Forming portfolios based on characteristics has some advantages. For instance, it can generate a large dispersion in returns. However, it subsequently presents a challenge to any asset pricing model and has sparked a debate about whether this practice is appropriate. Lo and MacKinlay (1990) point out that the ad-hoc nature of the sorting technique - sorting on characteristics that are known to be correlated with returns generates a data snooping bias. Berk (2000) suggests that the characteristics that researchers rely on to share sorting may be mechanically linked to share returns. In addition, Conrad et al. (2003) demonstrate that the increasing popularity for researchers to sort stocks on multiple characteristics, and consequently to form larger number of portfolios, exacerbates the data-snooping bias. Such practice results in the return dispersion weakening or even disappearing in out-of-sample tests because the relation between returns and the characteristic is not robust over time.

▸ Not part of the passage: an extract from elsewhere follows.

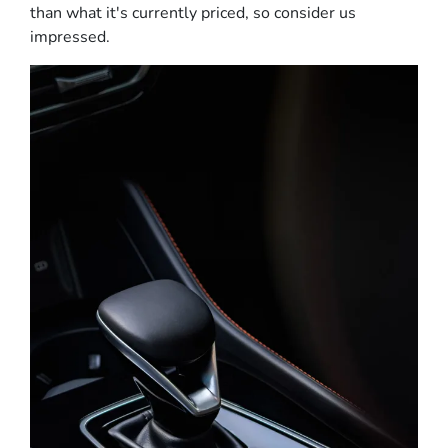
than what it's currently priced, so consider us
impressed.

Apart from the data-snooping concern, Daniel and Titman (2005) suggest that firm characteristics, such as B/M, serve as a “catch-all” factor. These characteristics capture the differences in the sensitivities of stocks’ returns to a number of different fundamental factors. Consequently, factors based on firms’ characteristics will be bound to have an explanatory power over share returns in the empirical testings using characteristics sorted portfolios. However, these testings are unable to tell us whether other factors, perhaps more fundamental ones can be equally important variables in explaining share returns. Stein (1996) suggests that “the return differentials associated with the book-to-market ratio and other predictive variables be thought of as compensation for fundamental risk. While there seems to be fairly widespread agreement that variables such as book-to-market do indeed have predictive content, it is much less clear that this reflects anything to do with risk.” Therefore, one cannot rely on the prevailing sorting practice in which shares sorted according to firms’ characteristics are used to identify fundamental factors in empirical asset pricing. It is primarily this criticism that motivates this study.

In this paper, we propose a novel computational approach to identify fundamental factors that capture the sensitivities of stocks’ returns. Such approach is well motivated economically, and more importantly, alleviates some of the problems inherent in the prevailing asset pricing practice.

This study makes the following contributions to the finance literature. Firstly, it overcomes the ad-hoc nature of sorting shares into portfolios based on their known characteristics. Secondly, it validates the well known fundamentals, such as size and B/M, in predicting share returns.

The remainder of the paper proceeds as follows. Section 2 describes the proposed methodology to be used in the study. Subsequently, Section 3 delineates the data. Section 4 reports the modelling findings. Section 5 proposes future research direction and Section 6 concludes.